Biotherapeutics are a complex and heterogeneous class of drug molecules that require comprehensive and rapid characterization throughout the development process. Charge heterogeneity of monoclonal antibodies (mAbs) can result from cellular processes, chemical degradation and production conditions during manufacturing, which may impact the efficacy, safety and potency of therapeutic mAbs. Imaged capillary isoelectric focusing (iCIEF) is an established platform technique for separating and quantifying charge variants based on changes to the molecule’s isoelectric point that result from post translational modifications (PTMs). However, identifying those PTMs that result in changes to the iCIEF profile often requires fractionation, LC method development, offline MS characterization and reanalysis by iCIEF, which is a lengthy and laborious process.
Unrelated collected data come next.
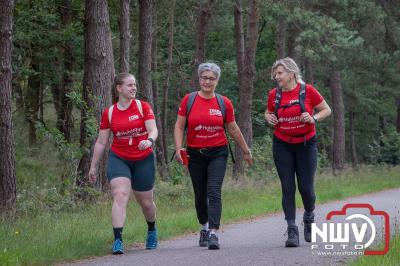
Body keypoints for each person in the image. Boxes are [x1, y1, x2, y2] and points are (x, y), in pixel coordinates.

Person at [174, 62, 253, 250]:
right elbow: (179, 126)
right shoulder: (189, 100)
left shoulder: (223, 102)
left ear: (217, 81)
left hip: (218, 151)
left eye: (211, 78)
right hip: (195, 153)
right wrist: (179, 148)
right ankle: (204, 227)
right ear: (199, 78)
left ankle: (213, 233)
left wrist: (245, 151)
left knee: (214, 190)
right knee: (200, 194)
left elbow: (232, 128)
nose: (207, 81)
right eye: (204, 77)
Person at [88, 73, 159, 254]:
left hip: (143, 158)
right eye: (129, 85)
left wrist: (149, 141)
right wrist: (93, 166)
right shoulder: (110, 112)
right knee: (120, 194)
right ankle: (118, 240)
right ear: (119, 88)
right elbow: (102, 142)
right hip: (119, 157)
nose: (134, 88)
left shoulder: (143, 107)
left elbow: (153, 130)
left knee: (146, 203)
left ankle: (151, 230)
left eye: (135, 84)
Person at [265, 57, 331, 247]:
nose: (276, 77)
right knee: (287, 187)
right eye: (275, 73)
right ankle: (292, 230)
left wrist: (313, 118)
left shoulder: (307, 91)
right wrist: (269, 118)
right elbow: (268, 112)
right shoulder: (274, 95)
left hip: (306, 144)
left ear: (291, 73)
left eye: (280, 73)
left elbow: (326, 109)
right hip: (282, 145)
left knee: (306, 188)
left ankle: (309, 216)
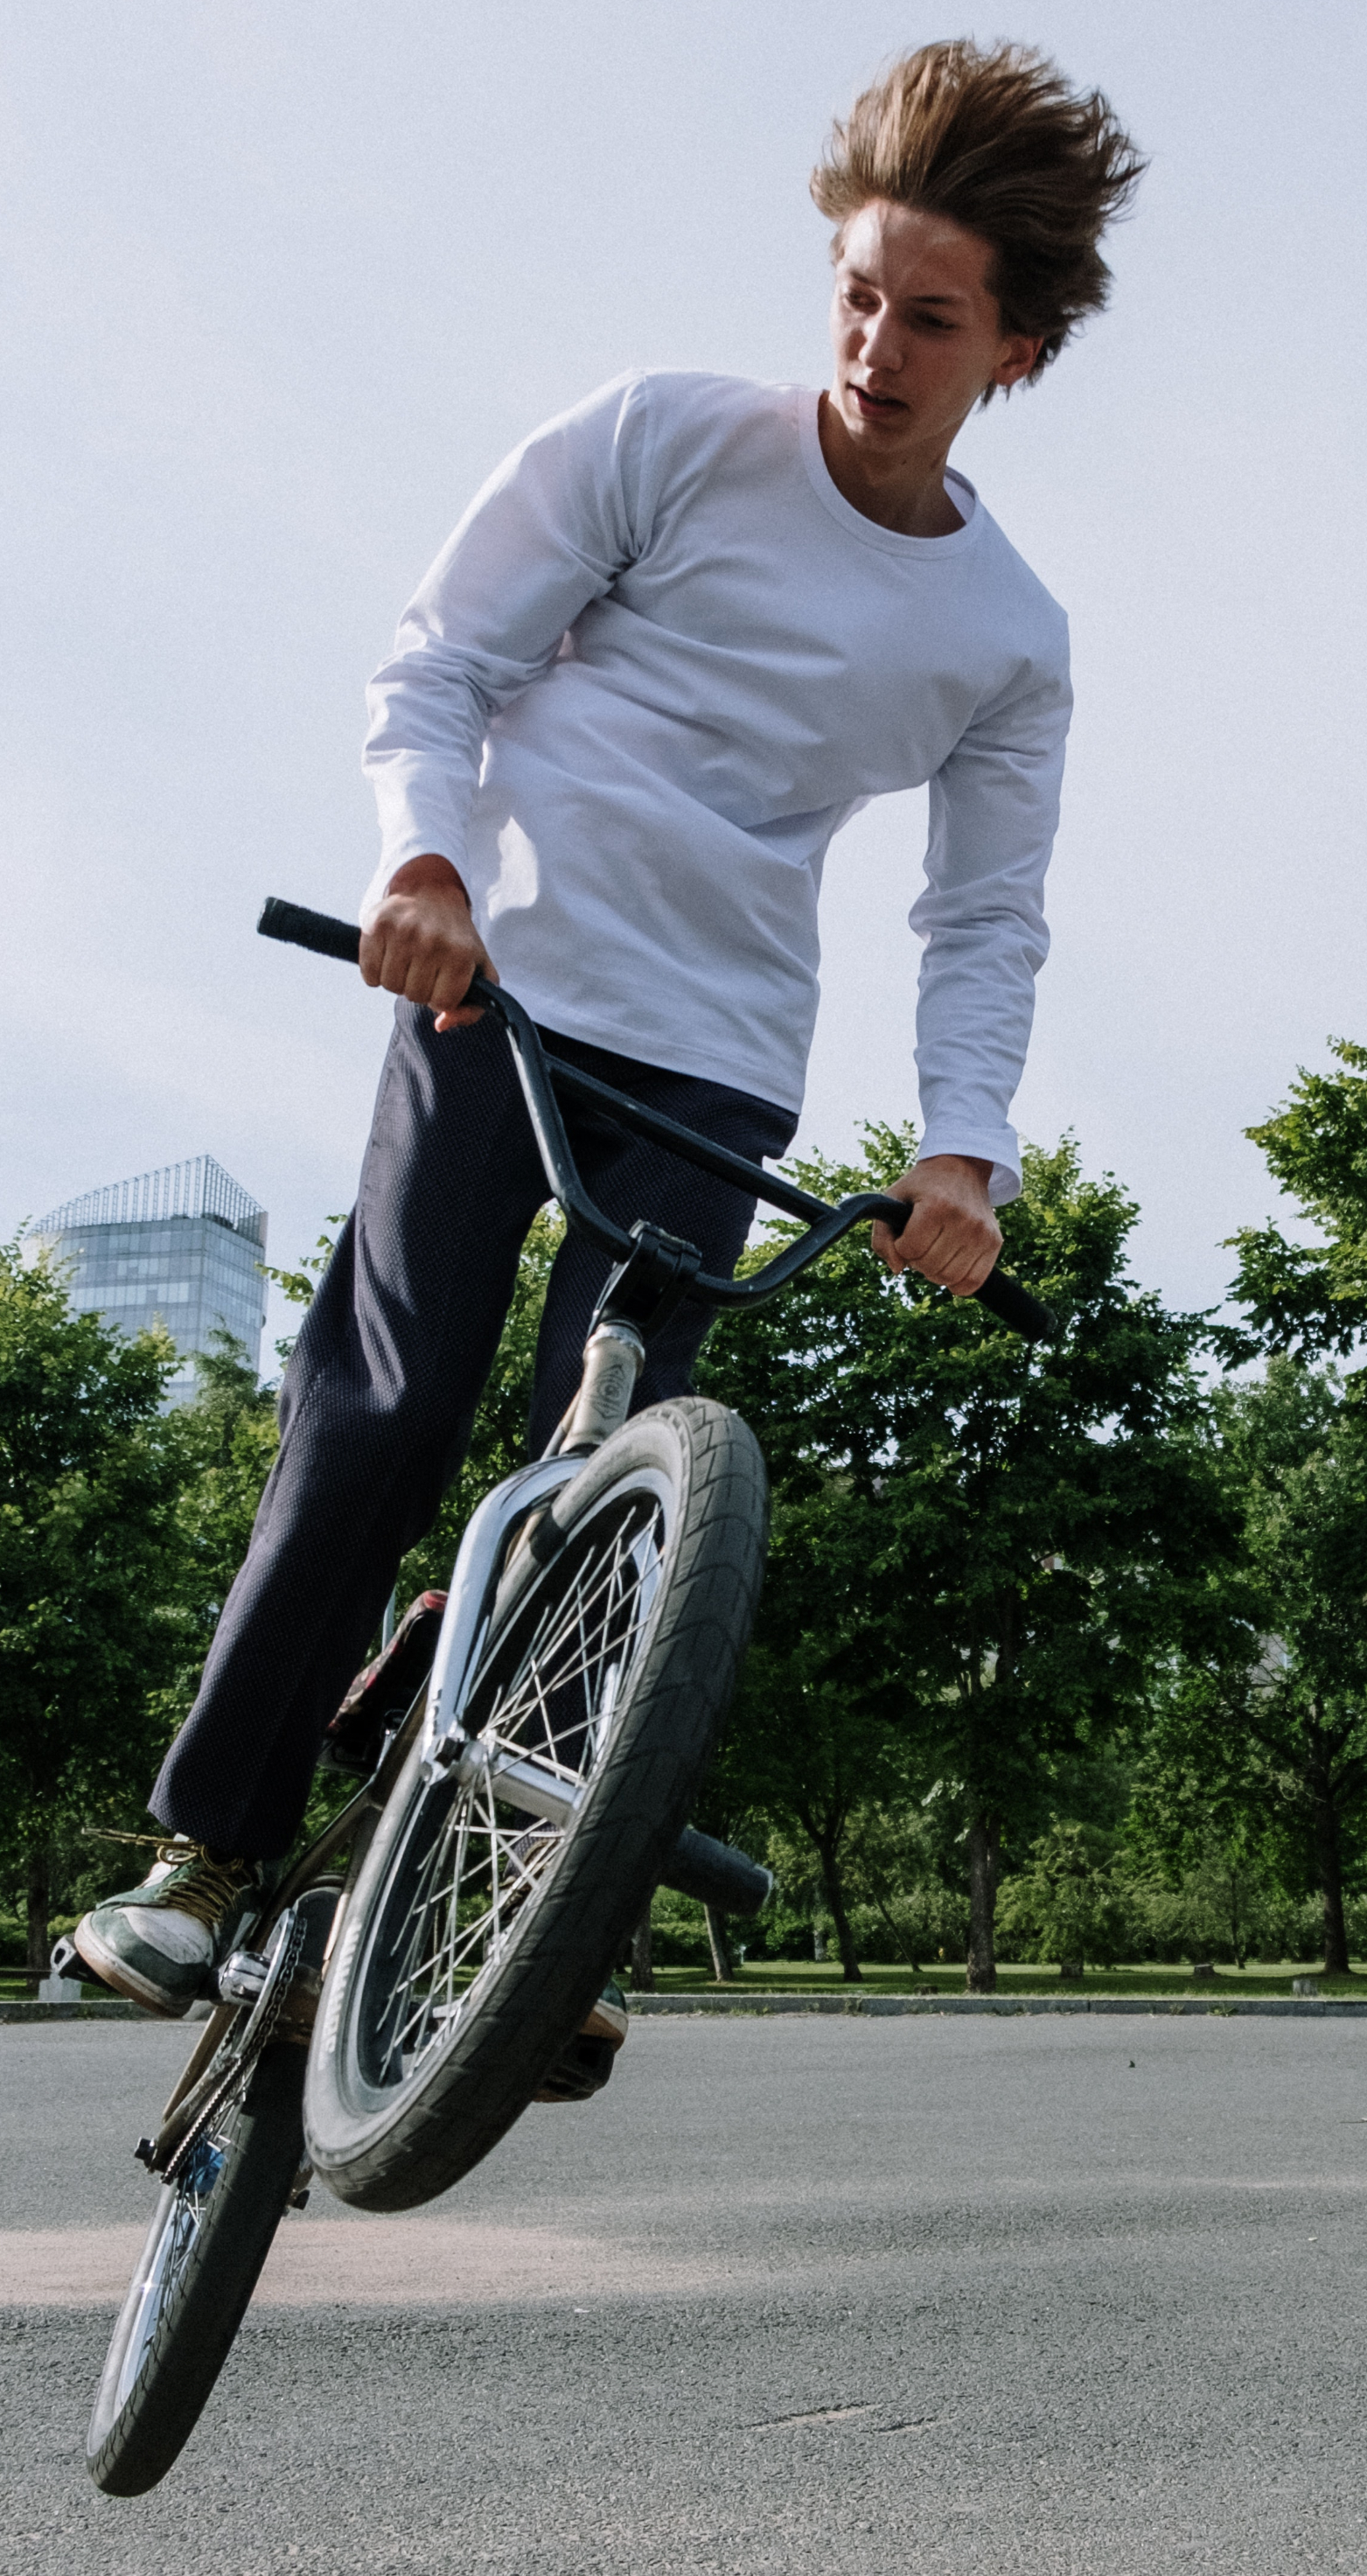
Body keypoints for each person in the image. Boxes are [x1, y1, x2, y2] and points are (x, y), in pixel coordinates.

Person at [77, 38, 1144, 2017]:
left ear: (1012, 352)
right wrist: (421, 869)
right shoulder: (663, 433)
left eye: (926, 319)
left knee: (603, 1489)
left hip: (719, 1057)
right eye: (851, 295)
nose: (869, 348)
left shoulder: (1006, 636)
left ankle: (523, 1921)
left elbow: (981, 912)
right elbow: (442, 658)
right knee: (391, 1403)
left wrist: (960, 1147)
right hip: (502, 989)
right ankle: (203, 1858)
To overcome these bottlenecks, we describe advances in microfluidic chip technology development that have enabled the direct coupling of iCIEF with MS to provide charge variant separation, UV quantitation and MS characterization. These advancements provide unprecedented insights into critical PTMs, including glycan analysis, charge variant peak ID and intact mass analysis of biotherapeutic mAbs. Several examples of charge variant characterization demonstrating high-resolution iCIEF separation coupled with sensitive detection and mass identification of major and minor proteoforms will be highlighted.
This technology holds promise to reduce the timeline, investment and risk associated with the development of biotherapeutics.